The overwhelming sense of satisfaction that trade unionist Clifton Grant gets from helping aggrieved workers and advocating for their rights is what keeps him motivated.
“My involvement in the trade union movement… puts me in a position to help someone else. When somebody comes to you in trying times and you can help that person through that process and allow that person to continue their life that is very, very rewarding for me,” he tells Jamaica Government news agency JIS.
“That is what really motivates me,” he adds.
The veteran trade unionist, with more than 40 years of service and experience in the field, was among 126 persons, excluding uniformed groups, who were presented with National Honours and Awards on National Heroes Day, Monday (October 19).
He received the Order of Distinction (OD) in the rank of Officer for his outstanding contribution.
Having started as a departmental delegate of the University of the West Indies (UWI) to the University and Allied Workers Union (UAWU) in 1973, Mr. Grant worked his way up the ranks to become the Third Vice President of the UAWU in 1983, and now holds the post of First Vice President.
Over the years, he has made considerable contributions to many staff and management agreements and played an instrumental role in the establishment of the 40-hour workweek and overtime pay.
“The country is now enjoying a 40-hour workweek. In 1972 when I was just employed to (UWI), I was engaged in a three-week strike on the university campus that brought about the 40-hour workweek for the Jamaican worker. The issue got the attention of the then Government and allowed for workers to work less time during the week and, therefore, spend more time with their families,” he shared.
Grant was also involved in the Jamaica Confederation of Trade Unions (JCTU) discussions with the Government of Jamaica that resulted in a Memorandum of Understanding (MOU) for a four-year wage freeze, to assist the country through a fiscal challenge.
He says he has had the privilege of learning from great trade unionists such as late former Prime Ministers Hugh Shearer and Michael Manley, Hopeton Caven, Lloyd Goodleigh, Lascelles Beckford, Claude O’Regan, E. Lloyd Taylor, Clive Dobson, Professor Trevor Munroe and Senator Lambert Brown.
He recalls with pride, working alongside Michael Manley in bringing together the trade unions in the bauxite industry.
“We had that discussion that led to bringing the owners of the bauxite companies at that time together and brought about the MOU that brought about some stability in the bauxite sector in terms of settings and conditions of employment.
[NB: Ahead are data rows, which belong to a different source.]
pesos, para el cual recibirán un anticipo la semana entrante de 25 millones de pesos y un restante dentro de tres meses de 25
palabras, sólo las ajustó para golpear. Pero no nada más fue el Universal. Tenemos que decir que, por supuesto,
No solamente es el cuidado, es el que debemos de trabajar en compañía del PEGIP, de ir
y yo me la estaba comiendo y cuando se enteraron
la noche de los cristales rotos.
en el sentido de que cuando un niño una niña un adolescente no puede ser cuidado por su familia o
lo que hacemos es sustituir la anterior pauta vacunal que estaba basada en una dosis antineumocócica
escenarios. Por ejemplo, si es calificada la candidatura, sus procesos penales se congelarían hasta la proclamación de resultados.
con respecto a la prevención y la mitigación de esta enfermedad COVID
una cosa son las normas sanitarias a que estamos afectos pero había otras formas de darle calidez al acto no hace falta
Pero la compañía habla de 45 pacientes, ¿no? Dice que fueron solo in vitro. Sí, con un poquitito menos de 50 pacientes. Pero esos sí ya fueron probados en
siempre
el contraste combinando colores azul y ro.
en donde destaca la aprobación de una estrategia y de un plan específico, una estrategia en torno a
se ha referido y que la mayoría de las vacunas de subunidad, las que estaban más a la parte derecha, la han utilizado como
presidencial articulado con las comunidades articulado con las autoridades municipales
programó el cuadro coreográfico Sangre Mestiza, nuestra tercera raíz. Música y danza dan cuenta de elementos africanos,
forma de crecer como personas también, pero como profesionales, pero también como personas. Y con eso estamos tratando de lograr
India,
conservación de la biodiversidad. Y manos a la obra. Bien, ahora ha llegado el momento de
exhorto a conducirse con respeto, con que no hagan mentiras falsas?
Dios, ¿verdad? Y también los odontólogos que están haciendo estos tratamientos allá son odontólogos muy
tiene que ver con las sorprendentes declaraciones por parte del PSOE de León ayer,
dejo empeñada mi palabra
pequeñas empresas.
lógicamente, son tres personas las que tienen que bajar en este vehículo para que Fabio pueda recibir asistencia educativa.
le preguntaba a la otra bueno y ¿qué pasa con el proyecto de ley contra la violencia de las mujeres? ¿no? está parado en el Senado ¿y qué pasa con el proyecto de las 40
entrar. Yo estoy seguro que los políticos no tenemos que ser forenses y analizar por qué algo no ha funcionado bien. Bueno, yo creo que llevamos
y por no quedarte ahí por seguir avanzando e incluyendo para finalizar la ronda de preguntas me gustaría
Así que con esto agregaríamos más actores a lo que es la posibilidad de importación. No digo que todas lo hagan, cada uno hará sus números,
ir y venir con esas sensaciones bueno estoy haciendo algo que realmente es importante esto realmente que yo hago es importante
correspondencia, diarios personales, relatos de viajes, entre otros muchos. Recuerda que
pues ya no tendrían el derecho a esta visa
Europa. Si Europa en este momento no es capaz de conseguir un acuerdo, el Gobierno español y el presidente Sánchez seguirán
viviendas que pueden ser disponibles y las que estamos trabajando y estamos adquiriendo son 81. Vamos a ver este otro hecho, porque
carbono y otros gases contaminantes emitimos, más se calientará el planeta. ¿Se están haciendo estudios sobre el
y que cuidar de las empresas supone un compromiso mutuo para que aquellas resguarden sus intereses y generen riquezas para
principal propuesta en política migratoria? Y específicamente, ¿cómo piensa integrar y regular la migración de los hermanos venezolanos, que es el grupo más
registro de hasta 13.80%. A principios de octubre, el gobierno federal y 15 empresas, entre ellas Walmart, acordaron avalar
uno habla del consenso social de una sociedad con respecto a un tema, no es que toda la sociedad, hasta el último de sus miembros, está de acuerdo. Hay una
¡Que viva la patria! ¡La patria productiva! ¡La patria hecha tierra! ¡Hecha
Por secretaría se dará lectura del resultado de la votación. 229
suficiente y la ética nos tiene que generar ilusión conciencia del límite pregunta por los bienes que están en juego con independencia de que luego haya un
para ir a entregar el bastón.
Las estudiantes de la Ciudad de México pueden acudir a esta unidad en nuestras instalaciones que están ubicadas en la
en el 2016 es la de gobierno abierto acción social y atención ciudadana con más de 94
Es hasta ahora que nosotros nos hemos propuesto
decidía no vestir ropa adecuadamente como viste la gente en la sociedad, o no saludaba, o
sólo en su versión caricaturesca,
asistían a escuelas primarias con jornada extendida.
These were significant times of contribution not only to my union but to the country,” Grant said.
Grant values the experience gained from working with these stalwarts and is committed to sharing his knowledge with other trade union leaders and delegates in Jamaica and the wider region.
More than 3,000 persons have directly benefited from training with Grant through countless seminars in Jamaica, Guyana, Belize and other regional territories.
The trade unionist’s involvement in the region extends beyond training delegates, as he also represents the interests of workers regionally, at international trade union associations.
Grant is currently serving his second term as the Regional Secretary for the International Union of Food, Agricultural, Hotel, Restaurant, Catering, Tobacco and Allied Workers’ Associations (IUF), and is the second person to hold the position for the Caribbean region. The IUF is a federation spanning over 120 countries with more than 10 million workers represented.